Self-Service Inspection

This document describes the self-service inspection feature in the YMatrix graphical user interface.

If monitoring and alerting functions are considered the "emergency care" for a cluster, then the inspection function serves as the cluster's "routine health checkup." Regular inspections help you better understand the overall operation of the cluster, identify potential issues early, determine optimal timing for maintenance tasks such as VACUUM, prevent failures, and reduce operational overhead.

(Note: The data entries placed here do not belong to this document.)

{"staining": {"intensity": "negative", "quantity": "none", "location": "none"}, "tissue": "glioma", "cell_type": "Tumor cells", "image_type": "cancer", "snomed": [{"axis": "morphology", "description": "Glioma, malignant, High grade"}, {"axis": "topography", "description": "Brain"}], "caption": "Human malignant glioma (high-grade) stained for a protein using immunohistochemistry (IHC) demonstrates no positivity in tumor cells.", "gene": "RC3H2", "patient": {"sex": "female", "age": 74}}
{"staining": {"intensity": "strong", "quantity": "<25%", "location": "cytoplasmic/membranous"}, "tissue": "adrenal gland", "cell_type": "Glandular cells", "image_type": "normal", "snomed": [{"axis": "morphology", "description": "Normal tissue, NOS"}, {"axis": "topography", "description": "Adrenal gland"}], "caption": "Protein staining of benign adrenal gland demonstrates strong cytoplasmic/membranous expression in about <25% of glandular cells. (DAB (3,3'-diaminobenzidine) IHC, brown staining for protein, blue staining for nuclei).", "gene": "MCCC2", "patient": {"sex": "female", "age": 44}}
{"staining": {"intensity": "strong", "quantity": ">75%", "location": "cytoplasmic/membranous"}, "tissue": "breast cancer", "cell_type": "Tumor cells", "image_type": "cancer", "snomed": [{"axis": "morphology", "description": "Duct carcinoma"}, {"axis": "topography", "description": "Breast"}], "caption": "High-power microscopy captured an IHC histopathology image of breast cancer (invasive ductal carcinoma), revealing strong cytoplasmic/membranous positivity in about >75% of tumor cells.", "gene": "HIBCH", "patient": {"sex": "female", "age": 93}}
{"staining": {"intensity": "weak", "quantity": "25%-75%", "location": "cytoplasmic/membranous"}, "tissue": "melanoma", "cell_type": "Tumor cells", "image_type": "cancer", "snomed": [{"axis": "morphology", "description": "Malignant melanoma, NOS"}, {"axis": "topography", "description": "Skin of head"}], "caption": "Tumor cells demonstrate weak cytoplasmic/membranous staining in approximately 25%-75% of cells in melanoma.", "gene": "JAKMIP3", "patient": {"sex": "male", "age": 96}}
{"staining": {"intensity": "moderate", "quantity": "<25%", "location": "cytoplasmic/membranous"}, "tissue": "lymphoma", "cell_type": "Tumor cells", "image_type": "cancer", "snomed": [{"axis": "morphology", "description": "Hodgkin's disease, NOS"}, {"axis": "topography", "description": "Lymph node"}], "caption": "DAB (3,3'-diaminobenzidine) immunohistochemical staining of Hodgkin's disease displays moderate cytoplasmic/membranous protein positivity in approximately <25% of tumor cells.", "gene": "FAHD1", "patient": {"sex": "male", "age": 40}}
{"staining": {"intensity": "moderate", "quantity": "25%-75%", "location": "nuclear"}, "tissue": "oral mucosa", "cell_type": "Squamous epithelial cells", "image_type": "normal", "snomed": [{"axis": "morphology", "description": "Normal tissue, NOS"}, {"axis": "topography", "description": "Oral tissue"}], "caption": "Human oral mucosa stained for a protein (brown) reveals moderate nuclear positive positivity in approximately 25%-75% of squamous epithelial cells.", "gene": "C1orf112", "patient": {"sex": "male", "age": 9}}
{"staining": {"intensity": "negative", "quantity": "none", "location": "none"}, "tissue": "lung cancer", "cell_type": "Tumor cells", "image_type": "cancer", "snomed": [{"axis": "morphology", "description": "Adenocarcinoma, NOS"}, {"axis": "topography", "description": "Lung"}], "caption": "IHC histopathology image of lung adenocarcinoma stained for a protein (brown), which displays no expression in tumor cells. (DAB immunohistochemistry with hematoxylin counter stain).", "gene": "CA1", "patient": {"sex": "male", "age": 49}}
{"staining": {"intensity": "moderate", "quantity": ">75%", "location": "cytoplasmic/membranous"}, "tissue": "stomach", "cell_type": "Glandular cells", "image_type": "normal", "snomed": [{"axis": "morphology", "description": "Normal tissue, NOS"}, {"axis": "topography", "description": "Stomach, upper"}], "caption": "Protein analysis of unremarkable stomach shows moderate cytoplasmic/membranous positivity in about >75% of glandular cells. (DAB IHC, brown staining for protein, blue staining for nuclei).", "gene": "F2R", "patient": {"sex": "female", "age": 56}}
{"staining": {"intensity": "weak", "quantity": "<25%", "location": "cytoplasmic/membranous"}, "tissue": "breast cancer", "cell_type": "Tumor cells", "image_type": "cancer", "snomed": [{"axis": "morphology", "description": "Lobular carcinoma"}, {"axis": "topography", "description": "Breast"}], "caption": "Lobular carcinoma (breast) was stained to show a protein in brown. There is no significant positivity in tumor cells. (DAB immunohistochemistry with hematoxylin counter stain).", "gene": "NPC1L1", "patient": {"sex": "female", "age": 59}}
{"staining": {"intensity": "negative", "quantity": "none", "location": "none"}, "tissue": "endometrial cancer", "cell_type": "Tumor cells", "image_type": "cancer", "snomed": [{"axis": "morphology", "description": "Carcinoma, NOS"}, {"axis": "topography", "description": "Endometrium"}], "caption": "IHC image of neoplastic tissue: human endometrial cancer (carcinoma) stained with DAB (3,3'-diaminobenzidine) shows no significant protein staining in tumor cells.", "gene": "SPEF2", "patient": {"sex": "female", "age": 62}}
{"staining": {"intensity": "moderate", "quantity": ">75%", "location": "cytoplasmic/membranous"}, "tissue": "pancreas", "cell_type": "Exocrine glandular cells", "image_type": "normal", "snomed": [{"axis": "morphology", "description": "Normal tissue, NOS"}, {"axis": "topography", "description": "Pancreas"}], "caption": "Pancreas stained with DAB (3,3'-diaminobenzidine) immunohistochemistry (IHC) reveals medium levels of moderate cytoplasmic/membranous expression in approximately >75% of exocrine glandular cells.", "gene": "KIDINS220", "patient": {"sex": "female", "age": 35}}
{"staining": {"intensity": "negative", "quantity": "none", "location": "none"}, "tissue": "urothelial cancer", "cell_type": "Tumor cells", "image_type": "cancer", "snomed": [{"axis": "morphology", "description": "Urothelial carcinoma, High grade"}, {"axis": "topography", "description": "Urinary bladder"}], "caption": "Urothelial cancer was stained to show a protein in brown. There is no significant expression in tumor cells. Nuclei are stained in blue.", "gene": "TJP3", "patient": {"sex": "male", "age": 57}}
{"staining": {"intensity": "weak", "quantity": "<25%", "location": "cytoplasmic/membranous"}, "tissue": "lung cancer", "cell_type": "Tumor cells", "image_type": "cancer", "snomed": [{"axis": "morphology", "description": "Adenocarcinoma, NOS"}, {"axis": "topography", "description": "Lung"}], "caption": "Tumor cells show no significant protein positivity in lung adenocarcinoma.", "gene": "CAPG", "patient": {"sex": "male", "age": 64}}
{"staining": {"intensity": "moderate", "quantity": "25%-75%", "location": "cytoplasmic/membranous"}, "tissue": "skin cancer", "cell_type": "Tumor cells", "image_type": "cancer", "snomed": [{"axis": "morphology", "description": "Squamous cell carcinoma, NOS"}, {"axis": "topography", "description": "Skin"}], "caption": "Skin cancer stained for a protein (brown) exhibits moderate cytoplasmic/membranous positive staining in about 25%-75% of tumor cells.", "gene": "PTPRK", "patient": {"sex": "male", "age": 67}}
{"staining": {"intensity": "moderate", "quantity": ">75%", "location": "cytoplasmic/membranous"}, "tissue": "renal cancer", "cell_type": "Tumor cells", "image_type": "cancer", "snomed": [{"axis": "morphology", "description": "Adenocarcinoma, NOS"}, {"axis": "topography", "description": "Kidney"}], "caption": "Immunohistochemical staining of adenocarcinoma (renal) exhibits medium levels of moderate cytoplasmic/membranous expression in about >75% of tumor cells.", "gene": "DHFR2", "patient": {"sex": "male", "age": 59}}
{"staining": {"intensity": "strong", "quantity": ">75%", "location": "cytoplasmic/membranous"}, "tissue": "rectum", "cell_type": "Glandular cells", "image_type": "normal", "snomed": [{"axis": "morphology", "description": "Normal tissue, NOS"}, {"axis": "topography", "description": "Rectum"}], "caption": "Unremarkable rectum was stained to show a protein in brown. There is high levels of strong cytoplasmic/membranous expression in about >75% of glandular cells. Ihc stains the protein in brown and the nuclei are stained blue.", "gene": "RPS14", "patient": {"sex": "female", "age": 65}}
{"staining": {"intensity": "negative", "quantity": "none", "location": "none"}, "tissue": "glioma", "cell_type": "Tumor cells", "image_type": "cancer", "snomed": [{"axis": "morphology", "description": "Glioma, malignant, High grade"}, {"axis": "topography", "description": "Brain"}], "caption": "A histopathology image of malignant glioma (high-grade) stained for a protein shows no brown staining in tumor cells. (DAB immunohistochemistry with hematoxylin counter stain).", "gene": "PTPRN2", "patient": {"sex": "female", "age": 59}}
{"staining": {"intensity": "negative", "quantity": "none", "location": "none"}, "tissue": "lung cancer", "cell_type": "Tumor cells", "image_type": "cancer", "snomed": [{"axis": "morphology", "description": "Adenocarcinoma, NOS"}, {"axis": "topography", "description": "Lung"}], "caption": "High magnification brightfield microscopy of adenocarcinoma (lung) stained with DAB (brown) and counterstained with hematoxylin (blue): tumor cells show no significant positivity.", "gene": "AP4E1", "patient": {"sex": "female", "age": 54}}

The self-service inspection feature in the YMatrix GUI supports:

  1. Creating custom inspection plans by selecting desired inspection items
  2. Generating detailed inspection reports, including the number of anomalies, critical issues, analysis of results, follow-up recommendations, and inspection logs

1 Prerequisites

First, log in to the graphical interface. Enter the Master node's IP address and port number in your browser:

http://<IP>:8240

2 Self-Service Inspection

Self-service inspection page.

Create a custom inspection plan.

Full list of inspection items:

Category Inspection Item Level
Cluster Basic Information Check reachability of all instances High
Check cluster status High
Check users with password expiration within 30 days Medium
License validity check Medium
Check connection count health Low
Check cluster version Low
Database Runtime Status Check MARS2/CV health High
Check if data exists in Default partitions High
Top 10 database ages High
Check largest 20 business tables Medium
View top 20 largest system tables Medium
Check top 20 longest-running SQL queries Medium
Identify tables with data skew exceeding 10,000 rows Medium
Check index consistency between Master and Segments Medium
Check for core files on each instance Medium
Check auto-partitioning policy execution status Medium
Check HEAP/MARS2 tables with bloat rate over 20% Medium
View top 10 largest schemas by size Low
Check 20 least-used indexes Low
Check 20 indexes with lowest index cache hit ratio Low
Check system tables with excessively large indexes Low
Check 20 largest indexes Low
Check number of subpartitions per partitioned table Low
Check for duplicate indexes Low
View size of each database Low
Check Plpython parameters Low
Check database log size across all instances Low
Check database parameters Low
Server Runtime Status Check process status over last 7 days High
Check network bandwidth usage over last 7 days High
Check disk usage High
Check disk I/O usage over last 7 days High
Check CPU usage over last 7 days High
Check Commit memory usage over last 7 days High
Check system load over last 7 days Low
Check I/O bandwidth usage over last 7 days Low
Check operating system parameters Low
mxgate Runtime Status Check mxgate logs for error messages Low
Check number of database connections used by mxgate Low

Inspection item severity levels are defined as follows:

Level Description
High Anomalies in these items may impact cluster stability
Medium Anomalies may affect certain business operations
Low Anomalies do not directly impact current operations but could worsen over time

Note!
For detailed descriptions of each inspection item, refer to the inspection report.